CONSIGNES:
a. Pour chaque affirmation ci-dessous, indiquez si elle concorde avec le passage sur le café du lundi matin en répondant par oui ou par non, puis citez à l’identique les mots du passage qui le montrent. (i) La scène a lieu un lundi à 9h. (ii) Le cynisme s’est installé récemment. (iii) La scène se déroule un matin d’hiver.
b. Répondez brièvement à ces questions à l’aide du passage sur le café du lundi matin.
(i) Le long de quoi monte le chuchotement des esprits aigris ?
(ii) Qu’ajoute chacun à son café ?
(iii) Qu’est-ce qui exacerbe les langues ?
c. Restituez fidèlement l’extrait du passage sur le café du lundi matin qui va de « Le chuchotement des » à « et les délient. ».

BLOC DE TEXTE:
Le chuchotement des esprits aigris monte le long de l’escalier et se faufile jusqu’à mon bureau. Que font des mots gris et des idées ruminantes dans l’air doux d’un matin d’été ? Nous sommes lundi matin, il est 9h. C’est l’heure du café auquel chacun ajoute sa cuillère de cynisme. Ce cynisme qui résiste à tout épreuve parce que rôdé depuis toutes ces années où il s’est installé dans leur quotidien. Doucement, sournoisement, mon espace se retrouve contaminé par des intelligences étroites gargarisées d’avoir en écho quelques semblables. Alors que j’aimerais faire la sourde oreille, je suis irrésistiblement attirée par ces considérations d’un autre temps. J’entends ainsi la rumeur qui ronfle, gonflée d’intonations piquées et de mots choisis pour leur intensité. L’exagération exacerbe les langues et les délient.

[Entrées du jeu de données]
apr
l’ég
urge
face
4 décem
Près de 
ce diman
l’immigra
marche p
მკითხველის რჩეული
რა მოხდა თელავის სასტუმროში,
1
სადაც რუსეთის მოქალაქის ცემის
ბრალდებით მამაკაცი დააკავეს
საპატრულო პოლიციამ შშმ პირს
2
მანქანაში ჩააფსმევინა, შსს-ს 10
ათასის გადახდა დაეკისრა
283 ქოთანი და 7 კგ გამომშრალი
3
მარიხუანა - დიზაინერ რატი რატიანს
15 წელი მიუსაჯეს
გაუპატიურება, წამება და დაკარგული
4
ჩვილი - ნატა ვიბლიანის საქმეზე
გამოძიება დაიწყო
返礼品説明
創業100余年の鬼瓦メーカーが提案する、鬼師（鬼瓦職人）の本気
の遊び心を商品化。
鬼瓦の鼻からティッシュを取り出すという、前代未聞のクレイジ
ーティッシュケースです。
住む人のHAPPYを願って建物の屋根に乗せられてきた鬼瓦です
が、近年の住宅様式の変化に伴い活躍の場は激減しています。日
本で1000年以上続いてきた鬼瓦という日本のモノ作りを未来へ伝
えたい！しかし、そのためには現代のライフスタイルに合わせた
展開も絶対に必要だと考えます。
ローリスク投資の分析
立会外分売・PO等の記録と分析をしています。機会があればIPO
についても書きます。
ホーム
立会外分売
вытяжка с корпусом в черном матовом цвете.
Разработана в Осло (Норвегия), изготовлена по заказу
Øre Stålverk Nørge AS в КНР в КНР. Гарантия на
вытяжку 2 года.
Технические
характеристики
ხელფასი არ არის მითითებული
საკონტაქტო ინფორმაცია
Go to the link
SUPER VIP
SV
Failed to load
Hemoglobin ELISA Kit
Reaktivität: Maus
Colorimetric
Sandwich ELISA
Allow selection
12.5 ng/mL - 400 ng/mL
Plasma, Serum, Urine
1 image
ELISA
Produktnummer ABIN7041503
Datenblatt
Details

RÉPONSES:
a.
(i) Oui : « Nous sommes lundi matin, il est 9h. »
(ii) Non : « rôdé depuis toutes ces années où il s’est installé dans leur quotidien »
(iii) Non : « l’air doux d’un matin d’été »

b.
(i) Le long de l’escalier.
(ii) Sa cuillère de cynisme.
(iii) L’exagération.

c.
Le chuchotement des esprits aigris monte le long de l’escalier et se faufile jusqu’à mon bureau. Que font des mots gris et des idées ruminantes dans l’air doux d’un matin d’été ? Nous sommes lundi matin, il est 9h. C’est l’heure du café auquel chacun ajoute sa cuillère de cynisme. Ce cynisme qui résiste à tout épreuve parce que rôdé depuis toutes ces années où il s’est installé dans leur quotidien. Doucement, sournoisement, mon espace se retrouve contaminé par des intelligences étroites gargarisées d’avoir en écho quelques semblables. Alors que j’aimerais faire la sourde oreille, je suis irrésistiblement attirée par ces considérations d’un autre temps. J’entends ainsi la rumeur qui ronfle, gonflée d’intonations piquées et de mots choisis pour leur intensité. L’exagération exacerbe les langues et les délient.